**READING PASSAGE**
=======
Speech by Deputy Minister Aziz Pahad, Intergovernmental Seminar: "Cooperation and Development", Tuesday, 30 January 2007

First Lady Mrs Zanele Mbeki
Representatives of the Ministry of Foreign Affairs of the Republic of Chile, organisers of this seminar,
Ambassador of the Republic of Chile, Ambassador Claudio Herrera
Minister of Mineral and Energy of South Africa, Ms Bulewa Sonjica
Minister of Social Development of South Africa Mr Zola Skweyia
Deputy Minister of Science and Technology Mr Derick Hanekom
Deputy Minister of Mining of the Republic of Chile, Ms Marisol Aravena
Deputy Minister of Finance of Mozambique, Mr. Pedro Couto
Deputy Minister of Mining of Mozambique, Mr. Abdulrazak Normahomed
Distinguished delegations from Angola, Mozambique, Chile, Brazil, South Africa,
Deputy Executive Secretary of SADC, Representatives of the World Bank and the UNDP
Members of the Diplomatic Corps

In 2002, United Nations Secretary General Kofi Anan likened our planet to "a small boat, driven by a fierce gale through dark and unchartered waters, with more people crowded on board, hoping desperately to survive. None of us… can afford to ignore the condition of our fellow passengers. If they are sick, all of us risk infection. And if they are angry, all of us can easily get hurt".

In the light of this reality, it is a particular honour and privilege to participate in this Intergovernmental Seminar "Cooperation and Development".

This seminar is yet another message that the South is not a passive product of the global agenda but is an important instrument to produce a developmental agenda that is committed to fighting poverty and under-development and improving the quality of life of all our peoples.

We will discuss issues such as democracy, good governance, human rights and human security. We must do so in the context of the greatest challenge we face, viz, the fight against under-development and poverty.

A delegation of South African Women in Dialogue (SAWID) headed by our First Lady Ms Zanele Mbeki, visited Chile between 19-25 September 2006 to study Chile's poverty reduction programmes and to consider their applicability to South Africa. Some findings from this visit were that Chile was able to reduce poverty from 45% poverty in 1987 to 18% in 2004. This seminar is an important opportunity for us to discuss the lessons of Chile, which emerged out of the nightmare of the murder of President Allende, "regime change" and the brutal Pinochet military dictatorship.
=======
**GIVEN INFORMATION**
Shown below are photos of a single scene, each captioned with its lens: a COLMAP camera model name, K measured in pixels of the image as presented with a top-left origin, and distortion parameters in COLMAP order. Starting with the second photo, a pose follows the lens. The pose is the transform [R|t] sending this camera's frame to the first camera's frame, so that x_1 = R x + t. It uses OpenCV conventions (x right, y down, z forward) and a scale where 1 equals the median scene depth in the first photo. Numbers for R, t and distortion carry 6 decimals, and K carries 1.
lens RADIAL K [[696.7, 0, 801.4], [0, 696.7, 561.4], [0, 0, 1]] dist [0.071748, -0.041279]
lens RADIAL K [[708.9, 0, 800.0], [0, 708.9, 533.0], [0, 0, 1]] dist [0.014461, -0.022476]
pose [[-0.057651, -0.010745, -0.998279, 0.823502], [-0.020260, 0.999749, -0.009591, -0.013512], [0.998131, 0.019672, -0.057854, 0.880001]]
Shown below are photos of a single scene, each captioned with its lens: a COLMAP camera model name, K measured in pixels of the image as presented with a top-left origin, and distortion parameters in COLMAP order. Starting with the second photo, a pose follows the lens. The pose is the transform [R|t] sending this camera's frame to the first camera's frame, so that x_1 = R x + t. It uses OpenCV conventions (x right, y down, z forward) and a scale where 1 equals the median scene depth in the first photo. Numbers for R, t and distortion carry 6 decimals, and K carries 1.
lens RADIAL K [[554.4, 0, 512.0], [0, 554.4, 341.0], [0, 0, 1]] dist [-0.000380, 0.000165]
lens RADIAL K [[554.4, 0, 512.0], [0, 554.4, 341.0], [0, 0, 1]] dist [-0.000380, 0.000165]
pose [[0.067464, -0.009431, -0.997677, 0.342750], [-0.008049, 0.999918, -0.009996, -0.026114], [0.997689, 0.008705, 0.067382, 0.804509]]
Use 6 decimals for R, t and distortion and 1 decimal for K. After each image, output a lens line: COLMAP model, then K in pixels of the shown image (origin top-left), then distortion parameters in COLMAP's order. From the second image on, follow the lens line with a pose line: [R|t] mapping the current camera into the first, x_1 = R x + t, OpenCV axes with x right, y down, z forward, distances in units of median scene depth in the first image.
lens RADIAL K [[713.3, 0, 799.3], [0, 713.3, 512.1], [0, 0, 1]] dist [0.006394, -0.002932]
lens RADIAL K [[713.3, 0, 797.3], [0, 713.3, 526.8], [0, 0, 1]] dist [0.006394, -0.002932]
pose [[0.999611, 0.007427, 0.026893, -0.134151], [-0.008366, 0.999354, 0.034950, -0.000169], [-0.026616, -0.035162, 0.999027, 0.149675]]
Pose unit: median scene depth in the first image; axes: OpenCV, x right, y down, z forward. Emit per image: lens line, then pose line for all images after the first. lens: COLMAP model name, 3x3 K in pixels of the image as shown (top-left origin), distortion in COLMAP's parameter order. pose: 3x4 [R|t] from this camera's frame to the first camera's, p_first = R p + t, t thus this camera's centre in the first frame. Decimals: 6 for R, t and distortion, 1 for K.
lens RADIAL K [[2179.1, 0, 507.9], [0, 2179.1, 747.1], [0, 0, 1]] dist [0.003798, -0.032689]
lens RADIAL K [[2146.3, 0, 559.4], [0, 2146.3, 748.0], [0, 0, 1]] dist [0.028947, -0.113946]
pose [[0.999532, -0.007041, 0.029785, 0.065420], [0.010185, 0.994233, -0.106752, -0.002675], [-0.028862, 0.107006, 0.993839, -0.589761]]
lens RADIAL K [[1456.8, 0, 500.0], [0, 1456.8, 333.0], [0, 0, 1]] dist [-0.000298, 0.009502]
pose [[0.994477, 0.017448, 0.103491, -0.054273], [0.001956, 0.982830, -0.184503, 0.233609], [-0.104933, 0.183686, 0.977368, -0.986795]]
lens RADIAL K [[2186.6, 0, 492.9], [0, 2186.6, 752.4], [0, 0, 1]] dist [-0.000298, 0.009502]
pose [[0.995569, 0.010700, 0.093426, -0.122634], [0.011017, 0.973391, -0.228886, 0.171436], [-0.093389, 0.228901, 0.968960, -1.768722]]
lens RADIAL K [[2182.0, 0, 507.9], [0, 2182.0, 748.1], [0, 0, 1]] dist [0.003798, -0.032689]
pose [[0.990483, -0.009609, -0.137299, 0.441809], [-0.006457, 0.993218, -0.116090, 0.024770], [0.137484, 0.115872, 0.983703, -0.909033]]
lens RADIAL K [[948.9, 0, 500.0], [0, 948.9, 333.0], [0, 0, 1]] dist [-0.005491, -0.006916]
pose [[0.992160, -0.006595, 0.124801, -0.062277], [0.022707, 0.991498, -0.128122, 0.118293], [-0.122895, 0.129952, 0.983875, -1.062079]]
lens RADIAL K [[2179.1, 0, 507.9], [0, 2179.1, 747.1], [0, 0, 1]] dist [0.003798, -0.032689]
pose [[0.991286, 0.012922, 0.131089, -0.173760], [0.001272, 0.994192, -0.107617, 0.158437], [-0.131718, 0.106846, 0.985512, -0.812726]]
=======
**TASK DESCRIPTION**
Continue the speech at the "Cooperation and Development" seminar from the end of the text above.

**RESPONSE BOX**
Today, democratic Chile has made strides in overcoming poverty, achieving high and sustainable economic growth, and bringing benefits to its people. These are key objectives for all of us and therefore I could not think of a better time for us to be meeting here to exchange views and experiences, and to ask what we need to do to better serve the people we represent.

Our exchanges should lead to the concrete identification of potential opportunities for developmental co-operation amongst ourselves and between Africa and Latin America.

This seminar is particularly inspiring in that it includes our Chilean, Angolan, Brazilian and Mozambique partners. We must take this opportunity to again acknowledge the role of Angola and Mozambique in SA's democratisation process. We must also thank the Chileans and Brazilian people for the support given to MPLA, FRELIMO and the ANC. Together we won the battle against dictatorships, the Portuguese colonialism and apartheid. Now we unite to fight another war, a war against poverty and under-development.

This seminar provides an opportunity for us as developing countries of our respective regions to reflect and consider how best to advance the interests of our countries and our peoples in the spirit of South-south solidarity.

We seek to achieve these objectives in a very challenging environment, inter alia,

  • Globalisation
  • WTO
  • MDGs

(Elaborate on the above)
The time has never been more opportune for the consolidation of co-operation on development between our two regions. Currently, our two countries are showing impressive stability and economic growth thereby giving content to our common objective of South-South Co-operation. We hope that through our co-operation this positive stability and economic growth will be consciously translated into development favourable to the ordinary masses of our people.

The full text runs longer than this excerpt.